Japanese soldiers on Bataan confronted similarly harsh conditions, but they had reinforcements whereas the American and Filipino troops had none. They were indoctrinated with the code of bushidō—the way of the warrior—and the belief that there was no greater glory than to die in the service of the emperor.
The Pacific POW, said E. Bartlett Kerr, “underwent an experience unlike that of his millions of fellow veterans.” Of the approximately 193,000 Allied prisoners of the Japanese in the Pacific, 36,260 were American.
POWs were systematically deprived of food and medicine. They were humiliated, beaten, starved, and in the worst instances tortured and executed. Their fate hinged on their own ingenuity, the “will to live,” as one American doctor put it, the occasional kindness of camp guards and commandants, and sheer good luck. It was a war in which absolute power was punished absolutely.
Forty-two percent of the 25,580 U.S. Army and Navy personnel captured in the Philippines never returned. My father was one of the lucky ones. Like many prisoners of war, he could not have endured on his own. Fred Berley, George Ferguson, John Bookman, and my father, Murray Glusman, were a group—a team, as it were—of four navy doctors. From disparate backgrounds, they were dedicated to their professions, devoted to their patients, comrades in hardship and healing. All of them were decorated. As doctors, their perspective on war and captivity was unique, but none would valorize their experience. If they suffered under the Japanese, they also experienced moments of genuine compassion.
Three of them survived. One never made it home. The war defined them as young men, and while its imprint faded with time, it rem
ained a palimpsest beneath the narrative of their lives. It colored their language, surfaced in their dreams, tempered their outlook, and sketched, however faintly, the world they created for their children. But they would rather bury their memories than exhume them.
“We did nothing extraordinary,” my father said with characteristic understatement. “We lived in extraordinary times.”
In Civilization and Its Discontents Freud wrote that one of the sins of contemporary education was its failure to prepare future generations “for the aggressiveness of which they are destined to become the objects.”
This is the lesson I learned from my father and his buddies.
This is their story.
1
The Prettiest Girl in the World
HE WROTE TO HER almost every day, short letters, long letters, recollections, reminders, anecdotes and little jokes, dreams from the night before, and imaginings of their future, handwritten or hammered out on his new Hermes typewriter. It was November 1939, and he couldn’t bear to leave her, nearly quit the damn navy when he saw Shanghai fade away.

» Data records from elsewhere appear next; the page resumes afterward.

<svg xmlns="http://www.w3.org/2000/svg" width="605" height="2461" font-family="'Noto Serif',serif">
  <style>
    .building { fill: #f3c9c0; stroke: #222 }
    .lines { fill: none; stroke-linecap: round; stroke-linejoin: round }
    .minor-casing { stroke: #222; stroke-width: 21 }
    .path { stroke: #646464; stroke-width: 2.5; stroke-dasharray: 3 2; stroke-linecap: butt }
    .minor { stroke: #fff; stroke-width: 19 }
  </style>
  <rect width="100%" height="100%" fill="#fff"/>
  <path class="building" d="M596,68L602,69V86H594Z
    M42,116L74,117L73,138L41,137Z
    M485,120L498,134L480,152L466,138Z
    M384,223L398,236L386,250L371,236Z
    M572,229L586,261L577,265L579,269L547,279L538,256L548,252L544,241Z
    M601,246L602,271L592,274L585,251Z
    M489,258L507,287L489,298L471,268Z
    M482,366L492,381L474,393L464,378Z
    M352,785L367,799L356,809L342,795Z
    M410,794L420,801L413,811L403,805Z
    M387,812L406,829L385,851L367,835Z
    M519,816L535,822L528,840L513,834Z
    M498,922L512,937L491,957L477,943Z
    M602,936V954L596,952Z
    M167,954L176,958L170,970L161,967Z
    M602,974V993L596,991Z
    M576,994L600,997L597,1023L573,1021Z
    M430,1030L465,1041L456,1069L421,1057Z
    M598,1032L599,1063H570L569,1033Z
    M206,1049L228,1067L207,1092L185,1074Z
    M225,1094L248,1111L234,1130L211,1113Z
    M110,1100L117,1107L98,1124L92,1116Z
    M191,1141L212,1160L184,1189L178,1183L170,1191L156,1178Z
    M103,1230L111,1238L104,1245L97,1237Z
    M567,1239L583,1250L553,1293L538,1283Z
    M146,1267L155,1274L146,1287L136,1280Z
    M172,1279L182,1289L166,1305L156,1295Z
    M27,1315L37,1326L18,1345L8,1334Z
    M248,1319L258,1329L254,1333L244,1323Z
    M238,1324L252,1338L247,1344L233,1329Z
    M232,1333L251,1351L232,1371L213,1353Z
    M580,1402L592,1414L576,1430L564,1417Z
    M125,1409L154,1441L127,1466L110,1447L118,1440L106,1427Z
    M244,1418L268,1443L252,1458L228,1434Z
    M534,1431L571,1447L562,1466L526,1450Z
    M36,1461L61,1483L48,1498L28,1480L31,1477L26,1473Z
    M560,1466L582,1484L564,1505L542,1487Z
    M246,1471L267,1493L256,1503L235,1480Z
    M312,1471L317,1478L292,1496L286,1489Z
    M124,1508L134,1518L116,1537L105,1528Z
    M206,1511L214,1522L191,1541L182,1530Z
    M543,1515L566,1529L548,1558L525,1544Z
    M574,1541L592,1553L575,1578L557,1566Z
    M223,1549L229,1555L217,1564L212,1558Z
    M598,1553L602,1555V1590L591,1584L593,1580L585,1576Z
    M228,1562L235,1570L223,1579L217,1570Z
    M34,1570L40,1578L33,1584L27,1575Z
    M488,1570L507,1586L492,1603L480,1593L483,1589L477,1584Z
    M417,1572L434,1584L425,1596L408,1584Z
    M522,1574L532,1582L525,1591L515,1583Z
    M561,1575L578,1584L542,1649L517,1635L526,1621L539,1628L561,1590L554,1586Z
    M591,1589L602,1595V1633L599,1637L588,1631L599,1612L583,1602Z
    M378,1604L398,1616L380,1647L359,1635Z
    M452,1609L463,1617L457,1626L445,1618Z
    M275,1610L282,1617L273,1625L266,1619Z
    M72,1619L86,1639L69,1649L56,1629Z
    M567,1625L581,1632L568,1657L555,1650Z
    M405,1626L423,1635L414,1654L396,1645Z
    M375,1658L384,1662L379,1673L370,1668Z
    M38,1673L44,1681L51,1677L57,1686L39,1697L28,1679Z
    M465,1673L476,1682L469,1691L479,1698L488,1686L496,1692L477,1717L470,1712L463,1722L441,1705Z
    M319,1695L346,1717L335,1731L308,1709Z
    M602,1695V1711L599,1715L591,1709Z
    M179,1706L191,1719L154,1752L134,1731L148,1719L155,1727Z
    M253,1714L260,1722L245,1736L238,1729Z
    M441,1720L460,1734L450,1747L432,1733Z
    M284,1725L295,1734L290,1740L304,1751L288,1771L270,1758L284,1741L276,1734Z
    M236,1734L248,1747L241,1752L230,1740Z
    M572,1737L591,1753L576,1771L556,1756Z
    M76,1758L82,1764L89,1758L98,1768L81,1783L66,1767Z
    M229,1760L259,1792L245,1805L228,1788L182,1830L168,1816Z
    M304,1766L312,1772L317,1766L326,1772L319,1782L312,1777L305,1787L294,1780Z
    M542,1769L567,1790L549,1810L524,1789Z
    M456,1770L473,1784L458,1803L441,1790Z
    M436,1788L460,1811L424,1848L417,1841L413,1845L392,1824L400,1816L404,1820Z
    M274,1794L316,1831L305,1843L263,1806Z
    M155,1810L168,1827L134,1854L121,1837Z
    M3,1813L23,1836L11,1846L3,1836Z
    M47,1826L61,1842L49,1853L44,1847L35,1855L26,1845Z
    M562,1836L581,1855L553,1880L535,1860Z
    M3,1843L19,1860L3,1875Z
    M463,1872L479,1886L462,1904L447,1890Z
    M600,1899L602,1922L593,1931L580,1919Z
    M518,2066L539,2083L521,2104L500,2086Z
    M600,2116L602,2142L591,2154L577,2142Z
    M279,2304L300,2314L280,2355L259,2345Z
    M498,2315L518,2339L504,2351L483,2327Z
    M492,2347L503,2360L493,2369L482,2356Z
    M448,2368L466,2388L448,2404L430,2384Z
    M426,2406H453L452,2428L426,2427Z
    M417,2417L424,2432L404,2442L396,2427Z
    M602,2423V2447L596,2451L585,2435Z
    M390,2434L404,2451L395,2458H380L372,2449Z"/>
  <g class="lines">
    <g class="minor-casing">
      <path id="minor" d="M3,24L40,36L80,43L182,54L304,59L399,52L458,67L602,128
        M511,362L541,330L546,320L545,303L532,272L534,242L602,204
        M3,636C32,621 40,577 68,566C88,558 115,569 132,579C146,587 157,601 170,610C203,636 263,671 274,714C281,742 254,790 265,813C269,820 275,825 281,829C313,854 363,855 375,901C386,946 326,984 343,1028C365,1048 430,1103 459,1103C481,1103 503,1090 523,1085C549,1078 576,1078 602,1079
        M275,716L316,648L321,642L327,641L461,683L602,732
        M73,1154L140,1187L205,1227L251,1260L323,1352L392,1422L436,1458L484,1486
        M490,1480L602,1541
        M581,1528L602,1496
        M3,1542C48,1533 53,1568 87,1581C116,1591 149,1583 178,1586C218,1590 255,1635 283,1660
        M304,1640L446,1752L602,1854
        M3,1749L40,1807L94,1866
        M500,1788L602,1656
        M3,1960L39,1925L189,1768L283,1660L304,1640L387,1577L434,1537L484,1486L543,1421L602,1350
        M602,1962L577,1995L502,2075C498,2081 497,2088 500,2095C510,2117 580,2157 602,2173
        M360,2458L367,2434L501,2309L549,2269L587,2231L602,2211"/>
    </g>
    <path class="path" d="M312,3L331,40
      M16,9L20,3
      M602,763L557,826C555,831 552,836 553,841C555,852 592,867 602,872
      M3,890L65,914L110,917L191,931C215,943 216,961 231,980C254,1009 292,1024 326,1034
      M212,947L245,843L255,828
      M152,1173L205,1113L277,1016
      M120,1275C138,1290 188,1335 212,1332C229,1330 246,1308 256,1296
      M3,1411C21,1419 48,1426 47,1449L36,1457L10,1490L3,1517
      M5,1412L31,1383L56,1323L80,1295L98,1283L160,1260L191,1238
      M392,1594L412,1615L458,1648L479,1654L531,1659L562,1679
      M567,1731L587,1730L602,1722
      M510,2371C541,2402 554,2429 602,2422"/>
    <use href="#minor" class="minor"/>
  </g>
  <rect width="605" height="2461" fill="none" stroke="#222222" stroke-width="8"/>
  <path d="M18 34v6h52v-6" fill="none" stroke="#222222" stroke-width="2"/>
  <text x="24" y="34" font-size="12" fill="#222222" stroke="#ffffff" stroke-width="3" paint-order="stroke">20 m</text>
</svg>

They had met in Washington, D.C., in January of that year. He was in Naval Medical School, having earned the rank of assistant surgeon, lieutenant ( junior grade); she had been living and teaching in Madison, Wisconsin. From the moment he first noticed her petal-white complexion, pert apple cheeks, and luxurious black hair, he couldn’t stop looking at her, couldn’t stop thinking about her. So when he was ordered that spring to report to the Asiatic Station once he had completed his postgraduate course of instruction, he slyly popped the question: “Do you think you can handle servants?” “Of course I can,” she replied without equivocation.